En 2016, Éli­sa­beth Acker­mann, jusque-là pro­fes­seur de musique, prit la suc­ces­sion de son col­lègue de par­ti Guy Morin. En géné­ral, le gou­ver­ne­ment rouge-vert a fait du bon tra­vail pen­dant les 16 années écou­lées, par une poli­tique de finance et d’impôts sage et pro­fi­table qui assu­rait un équi­libre entre une éco­no­mie pros­père avec la jus­tice sociale et un envi­ron­ne­ment sain. 

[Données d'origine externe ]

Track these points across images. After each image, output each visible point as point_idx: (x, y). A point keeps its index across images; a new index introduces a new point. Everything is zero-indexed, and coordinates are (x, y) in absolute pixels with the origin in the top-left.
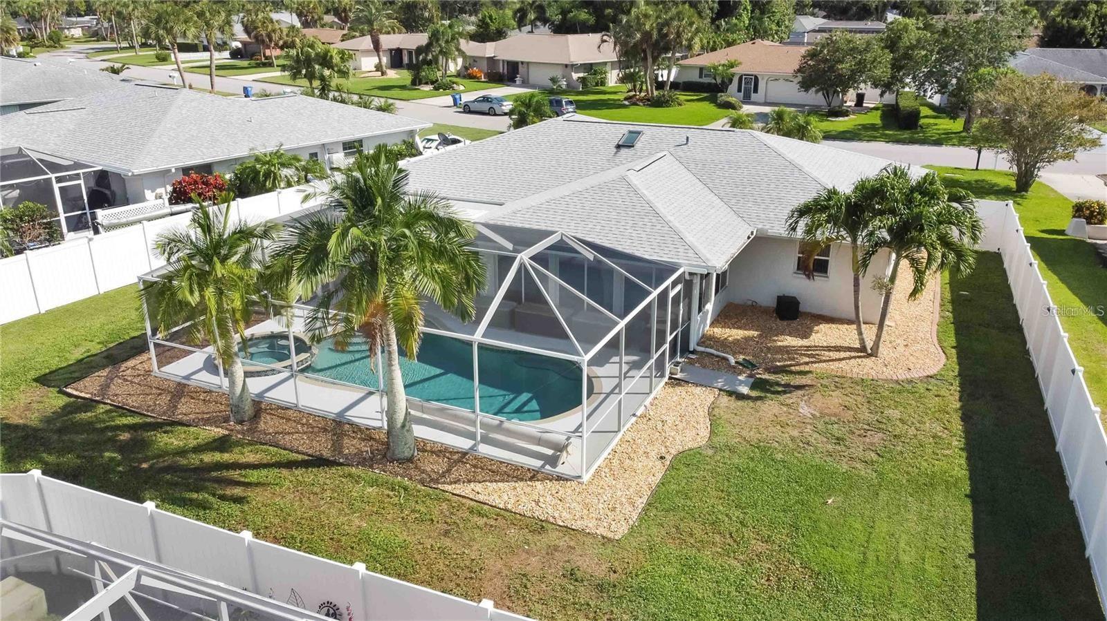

Les trois par­tis bour­geois repré­sen­tés au gou­ver­ne­ment ont lar­ge­ment sou­te­nu cette poli­tique, par contre le par­ti conser­va­teur de droite UDC (Union démo­cra­tique du centre) qui n’a jusqu’ici obte­nu aucun siège au gou­ver­ne­ment était res­té iso­lé dans son oppo­si­tion à des lois pro­gres­sistes. Les élec­tions de ce 25 octobre déci­de­ront si le suc­cès de la “Bâle rouge-verte” trou­ve­ra une suite…

Hans-Jörg Renk

Sources: René Teu­te­berg: Bas­ler Ges­chichte, Chris­toph Merian Ver­lag Basel 1986

Robert Heuss: Bas­ler Poli­zei 1816–2016, Schwabe Ver­lag Basel 2016. 

Pour de plus amples infor­ma­tions sur l’histoire de Bâle de 1933–1945, visi­ter l’exposition actuelle consa­crée à cette époque au Musée his­to­rique de Bâle (His­to­risches Museum) au Barfüs­ser­platz dans le centre ville. (plus d’informations sur www.hmb.ch)


[1] Le par­ti fas­ciste “Front natio­nal”, peu impor­tant en nombre d’adhérents, fut inter­dit en même temps que le par­ti com­mu­niste et le res­ta jusqu’à sa dis­pa­ri­tion com­plète après la fin de la guerre.

[2] Son fils, Carl Miville junior, à pré­sent presque cen­te­naire, repré­sen­ta le can­ton de Bâle-Ville pen­dant de longues années au Conseil des Etats, la deuxième chambre du Par­le­ment fédé­ral à Berne, en tant que membre du PS.

[3] En Suisse, sub­di­vi­sion d’une admi­nis­tra­tion communale.